Trace your ancestor to where he/she came from, not the surname.

Every time I answer a "Surname Origin?" question, I think of the joke:

Man sees a sign, "Olaf Olafson, Chinese Restaurant". He goes in, orders a plate of chow mein, asks the Chinese gentleman behind the counter who is Olaf. Chinese gentleman says, "Me! There I was at Ellis Island. The man in front of me was a Swede, six foot four, broad shoulders, red beard. They ask him 'Name?' he says 'Olaf Olafson', in a voice that makes the pens rattle in their holders. Off he goes to seek his fortune. They ask me 'Name?', I say 'Sam Ting', and here I am."

Seriously, you should have 16 surnames among your great great grandparents, unless you double up on Smith, Johnson, Miller or Jones or someone married a cousin.

If you are in the USA and trace your family tree, you might find a downtrodden immigrant who came through Ellis Island yearning to be free, a bootlegger, a flapper, a great uncle who died in the muddy trenches of France in 1917. You may find someone who marched off to fight in the Civil War (Maybe two, one wearing blue, one wearing grey). You may find a German who became Pennsylvania "Dutch", a Huguenot, an Irish Potato Famine immigrant. You might find someone who married at 18 and supported his family with musket, plow and axe in the howling wilderness we now call Ohio.
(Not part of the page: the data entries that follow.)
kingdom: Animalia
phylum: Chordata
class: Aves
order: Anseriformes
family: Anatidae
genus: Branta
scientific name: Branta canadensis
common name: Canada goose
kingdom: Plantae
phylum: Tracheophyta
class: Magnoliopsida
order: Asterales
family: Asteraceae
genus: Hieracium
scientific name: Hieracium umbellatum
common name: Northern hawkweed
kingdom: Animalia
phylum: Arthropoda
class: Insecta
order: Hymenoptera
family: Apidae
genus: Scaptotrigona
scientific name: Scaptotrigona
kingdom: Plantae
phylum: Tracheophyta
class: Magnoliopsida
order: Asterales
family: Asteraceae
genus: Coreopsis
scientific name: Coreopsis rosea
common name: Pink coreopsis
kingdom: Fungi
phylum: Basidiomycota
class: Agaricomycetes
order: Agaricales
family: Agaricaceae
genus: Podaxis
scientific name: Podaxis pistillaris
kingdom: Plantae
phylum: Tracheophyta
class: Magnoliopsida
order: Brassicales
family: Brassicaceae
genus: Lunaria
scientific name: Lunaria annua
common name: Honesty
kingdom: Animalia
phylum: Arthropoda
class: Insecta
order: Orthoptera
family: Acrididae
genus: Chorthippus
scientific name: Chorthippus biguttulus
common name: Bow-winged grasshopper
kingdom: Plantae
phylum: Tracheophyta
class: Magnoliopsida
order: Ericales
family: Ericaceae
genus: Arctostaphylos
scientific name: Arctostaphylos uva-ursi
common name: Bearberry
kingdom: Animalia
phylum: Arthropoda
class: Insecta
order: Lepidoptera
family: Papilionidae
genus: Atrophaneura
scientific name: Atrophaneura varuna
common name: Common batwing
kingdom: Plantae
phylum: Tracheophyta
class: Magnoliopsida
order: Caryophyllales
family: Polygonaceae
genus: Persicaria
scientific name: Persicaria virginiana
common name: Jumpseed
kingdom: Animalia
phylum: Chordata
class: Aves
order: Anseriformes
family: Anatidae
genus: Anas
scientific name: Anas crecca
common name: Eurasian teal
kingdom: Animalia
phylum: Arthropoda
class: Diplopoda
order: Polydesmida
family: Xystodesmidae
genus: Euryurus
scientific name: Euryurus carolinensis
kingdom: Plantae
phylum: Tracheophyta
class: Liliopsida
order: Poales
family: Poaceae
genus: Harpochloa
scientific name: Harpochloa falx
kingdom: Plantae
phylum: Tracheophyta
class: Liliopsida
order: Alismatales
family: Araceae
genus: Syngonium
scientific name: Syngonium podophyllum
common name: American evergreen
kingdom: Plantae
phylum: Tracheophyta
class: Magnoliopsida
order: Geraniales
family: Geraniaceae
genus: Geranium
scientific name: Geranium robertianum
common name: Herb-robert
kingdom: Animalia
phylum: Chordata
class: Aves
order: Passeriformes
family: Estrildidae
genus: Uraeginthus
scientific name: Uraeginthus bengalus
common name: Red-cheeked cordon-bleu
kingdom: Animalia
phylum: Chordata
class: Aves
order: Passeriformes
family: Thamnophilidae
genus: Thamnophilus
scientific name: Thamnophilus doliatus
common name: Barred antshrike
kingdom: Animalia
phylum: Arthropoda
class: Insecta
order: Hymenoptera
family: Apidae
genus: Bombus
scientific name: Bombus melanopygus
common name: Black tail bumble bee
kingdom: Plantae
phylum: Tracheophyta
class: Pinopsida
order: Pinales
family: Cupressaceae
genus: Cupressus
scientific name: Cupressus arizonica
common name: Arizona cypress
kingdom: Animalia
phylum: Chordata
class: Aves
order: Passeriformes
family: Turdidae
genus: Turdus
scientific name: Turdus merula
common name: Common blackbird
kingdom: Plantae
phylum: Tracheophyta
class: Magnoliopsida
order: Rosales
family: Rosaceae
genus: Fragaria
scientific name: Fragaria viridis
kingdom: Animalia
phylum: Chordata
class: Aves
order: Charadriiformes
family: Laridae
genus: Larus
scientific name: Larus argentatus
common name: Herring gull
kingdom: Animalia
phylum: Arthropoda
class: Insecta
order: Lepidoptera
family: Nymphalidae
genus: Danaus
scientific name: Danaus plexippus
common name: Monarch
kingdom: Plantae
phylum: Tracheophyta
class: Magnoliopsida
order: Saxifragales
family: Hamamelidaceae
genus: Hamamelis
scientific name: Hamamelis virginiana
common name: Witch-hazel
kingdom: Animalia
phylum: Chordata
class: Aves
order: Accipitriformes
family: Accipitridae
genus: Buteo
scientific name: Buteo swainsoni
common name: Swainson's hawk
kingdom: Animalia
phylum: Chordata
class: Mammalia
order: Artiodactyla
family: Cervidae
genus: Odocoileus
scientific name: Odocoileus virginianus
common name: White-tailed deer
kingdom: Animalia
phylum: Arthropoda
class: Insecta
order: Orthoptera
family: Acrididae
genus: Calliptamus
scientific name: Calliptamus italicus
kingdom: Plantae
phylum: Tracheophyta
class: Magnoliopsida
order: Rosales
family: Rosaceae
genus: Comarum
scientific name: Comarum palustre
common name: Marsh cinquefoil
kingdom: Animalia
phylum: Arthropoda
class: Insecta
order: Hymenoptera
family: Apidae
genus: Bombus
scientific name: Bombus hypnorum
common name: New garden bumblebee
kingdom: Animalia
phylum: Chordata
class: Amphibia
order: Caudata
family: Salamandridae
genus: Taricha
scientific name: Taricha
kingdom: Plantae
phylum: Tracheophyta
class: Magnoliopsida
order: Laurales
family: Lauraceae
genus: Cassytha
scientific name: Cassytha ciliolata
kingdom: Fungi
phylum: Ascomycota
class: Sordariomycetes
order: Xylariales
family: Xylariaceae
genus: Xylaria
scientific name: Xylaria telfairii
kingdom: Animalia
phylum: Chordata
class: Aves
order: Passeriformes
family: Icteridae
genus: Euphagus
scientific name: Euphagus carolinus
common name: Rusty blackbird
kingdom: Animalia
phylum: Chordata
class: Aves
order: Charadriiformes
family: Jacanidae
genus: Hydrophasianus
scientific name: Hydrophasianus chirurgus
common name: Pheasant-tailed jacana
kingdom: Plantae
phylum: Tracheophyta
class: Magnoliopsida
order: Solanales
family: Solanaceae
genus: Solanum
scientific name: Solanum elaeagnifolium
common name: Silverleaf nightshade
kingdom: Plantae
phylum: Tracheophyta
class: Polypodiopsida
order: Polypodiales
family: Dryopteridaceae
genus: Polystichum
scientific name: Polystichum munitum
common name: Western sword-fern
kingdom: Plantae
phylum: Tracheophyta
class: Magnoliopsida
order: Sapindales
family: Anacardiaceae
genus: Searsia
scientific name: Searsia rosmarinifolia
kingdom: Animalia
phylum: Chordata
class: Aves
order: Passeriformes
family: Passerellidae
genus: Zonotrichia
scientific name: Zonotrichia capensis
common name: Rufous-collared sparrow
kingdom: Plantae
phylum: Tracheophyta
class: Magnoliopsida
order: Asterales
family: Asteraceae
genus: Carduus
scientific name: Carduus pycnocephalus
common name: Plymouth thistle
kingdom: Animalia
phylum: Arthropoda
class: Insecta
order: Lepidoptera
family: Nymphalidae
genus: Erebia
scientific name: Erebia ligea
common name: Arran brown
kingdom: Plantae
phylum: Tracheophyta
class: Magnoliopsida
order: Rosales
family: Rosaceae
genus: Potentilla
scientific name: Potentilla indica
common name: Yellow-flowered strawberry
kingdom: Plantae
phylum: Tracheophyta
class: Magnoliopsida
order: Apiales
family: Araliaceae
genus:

In the UK your chances of finding a homesteader are less, but your chances of finding that great uncle who served in WWI are better.

In Australia you may find someone who got a free ride to a new home, courtesy of the benevolent Government and HM Prison ship "Hope".

Your grandfather with that surname may have married a Scot, a Sioux, a Swede. HIS father, a stolid, dull protestant, may have married an Italian with flashing dark eyes, the first woman on the block to serve red wine in jelly glasses and use garlic in her stew. You'll never know if this is the only question you ask.

Somewhere in the UK. Which includes Wales, England....etc. So somewhere in there.